Vers midi, un croiseur avait mouillé devant Upernivik. A sa corne flottait le pavillon étoile des États-Unis d’Amérique. Son ancre à peine par le fond, ce croiseur avait débarqué vingt hommes, qui, sous le commandement d’un midshipman, campaient maintenant dans les alentours du bolide.

Quand il connut cet accroissement du service d’ordre, M. de Schnack éprouva des sentiments contradictoires. S’il fut satisfait de savoir le précieux bolide défendu avec tant de zèle, ce débarquement de marins américains en armes sur le territoire groënlandais ne laissa pas de lui causer de sérieuses inquiétudes. Le midshipman, à qui il s’en ouvrit, ne put le renseigner. Il obéissait à l’ordre de ses chefs et ne cherchait pas plus loin.

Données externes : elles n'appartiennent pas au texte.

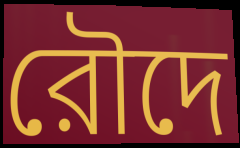
রৌদে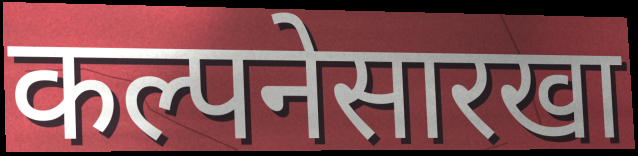
कल्पनेसारखा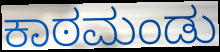
ಕಾಠಮಂಡು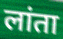
लांता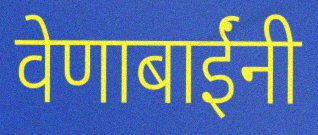
वेणाबाईंनीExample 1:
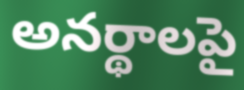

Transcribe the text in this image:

అనర్థాలపై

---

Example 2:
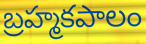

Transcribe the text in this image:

బ్రహ్మకపాలం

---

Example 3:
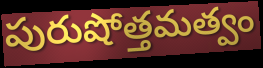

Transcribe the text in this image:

పురుషోత్తమత్వం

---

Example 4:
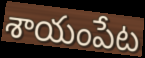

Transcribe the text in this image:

శాయంపేట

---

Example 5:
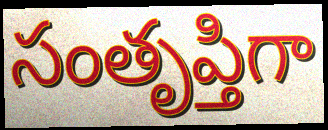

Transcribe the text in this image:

సంతృప్తిగా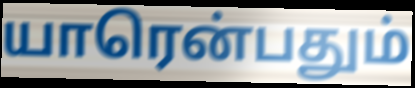
யாரென்பதும்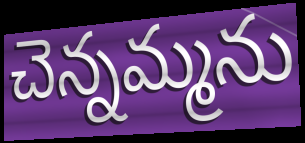
చెన్నమ్మనుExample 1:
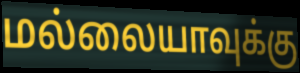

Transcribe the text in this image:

மல்லையாவுக்கு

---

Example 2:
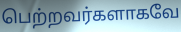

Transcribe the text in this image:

பெற்றவர்களாகவே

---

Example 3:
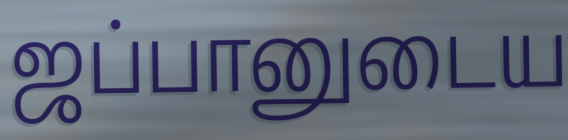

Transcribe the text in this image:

ஜப்பானுடைய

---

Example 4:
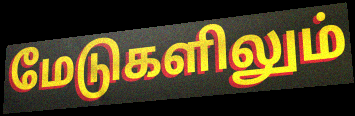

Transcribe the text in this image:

மேடுகளிலும்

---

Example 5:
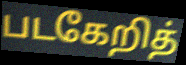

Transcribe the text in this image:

படகேறித்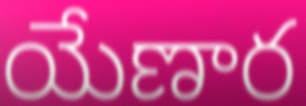
యేణార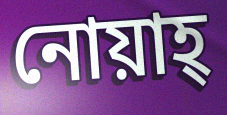
নোয়াহ্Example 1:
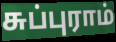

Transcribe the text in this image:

சுப்புராம்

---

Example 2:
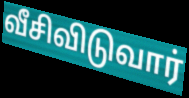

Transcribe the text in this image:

வீசிவிடுவார்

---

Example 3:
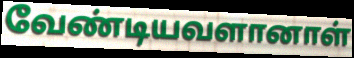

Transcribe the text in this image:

வேண்டியவளானாள்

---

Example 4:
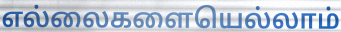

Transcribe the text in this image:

எல்லைகளையெல்லாம்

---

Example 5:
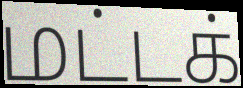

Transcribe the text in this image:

மட்டக்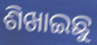
ଶିଖାଇଛୁ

M. de Schnack se résolut donc à porter dès le lendemain ses doléances à bord du croiseur, mais, quand il voulut exécuter son projet, il se trouva en face d’un travail double.

Pendant la nuit, un deuxième croiseur, anglais celui-là, était arrivé, en effet. Le commandant, apprenant que la chute du météore était un fait accompli, avait, à l’exemple de son collègue américain, débarqué, lui aussi, une vingtaine demarins, et ceux-ci, sous la conduite d’un second midshipman, se dirigèrent au pas accéléré vers le nord-ouest de l’île.

M. de Schnack devint perplexe. Que signifiait tout cela? Et ses perplexités augmentèrent à mesure que le temps s’écoula. L’après-midi, on signala un troisième croiseur battant pavillon tricolore, et, deux heures plus tard, vingt matelots français, sous le commandement d’un enseigne, allaient à leur tour monter la garde autour du bolide.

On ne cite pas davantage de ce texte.